Network Upgrade Payments Were Income

Network upgrade payments were income

June 06, 2016 | By Keith Martin in Washington, DC

Network upgrade payments had to be reported as income, the IRS said.

Independent generators must connect their power plants to the utility grid. The utility requires the generator to pay the cost of the intertie and any improvements to the grid to accommodate the additional electricity.

Such payments do not normally have to be reported by a utility as income under a policy the IRS laid out in a notice in 1988 and updated in additional notices in 1990, 2001 and 2005. The IRS is in the process of revising its policies in this area. A new notice that will replace the earlier notices is expected in June.

The problem if the utility has to report the payment from the independent generator as income is the utility will charge a tax “gross up” on top of the cost of the intertie and grid upgrades.

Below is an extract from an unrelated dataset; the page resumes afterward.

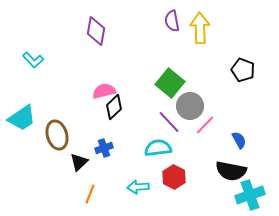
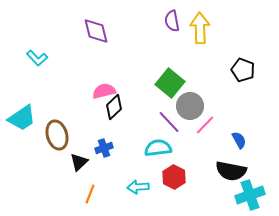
purple diamond: rotated 24 degrees counterclockwise
cyan L-shape: moved 4 px right, 2 px up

This makes interconnection more expensive.

The key to avoiding income is for the generator not to be a customer of the utility to whom it makes the payment, even for wheeling power. Thus, it is important to transfer the electricity to someone else before the electricity reaches the grid. For a more detailed explanation, see "IRS Clarifies Tax Treatment Of Electric Interties" in the December 2001 NewsWire and "IRS Addresses Interconnection Payments" in the August 2005 NewsWire.

The IRS said in a private letter ruling issued to a utility, made public in May, that the utility had to report payments from a generator as income. The ruling is Private Letter Ruling 201619007.

The generator had what appears to be corporate PPA under which it agreed to sell its electricity to a corporate buyer. The buyer took title to the electricity at the bus bar for the power plant.

The principal issue was the power plant connected to a distribution line rather than a transmission line. The IRS read its existing notices narrowly to say that the policy of not taxing utilities on such payments only applies where the independent power plant is connected to the transmission grid.

The IRS mentioned one other issue. The IRS has applied a two-step analysis in the recent past to determine whether a utility must report a payment as income. Step one is to determine whether the facts fit within the existing notices where the IRS has said the utility does not have to report income. Step two is to determine when the payment to the utility should be viewed as a “nonshareholder contribution to capital” of a corporation under a trio of Supreme Court decisions in the 1940’s. The IRS said the generator in this case “lacked the requisite motivation to make a nonshareholder contribution to capital” under these cases because it made the payment “in order to sell electricity.”

It is unusual to see an adverse ruling. A ruling request is usually withdrawn if the company that submitted it does not like where the IRS is headed.

This is also the first time the agency found an interconnection payment did not have the right motivation under the 1940 Supreme Court cases.

The IRS is holding at least two other private ruling requests in suspense until a new policy, expected to be favorable to generators, is announced in June.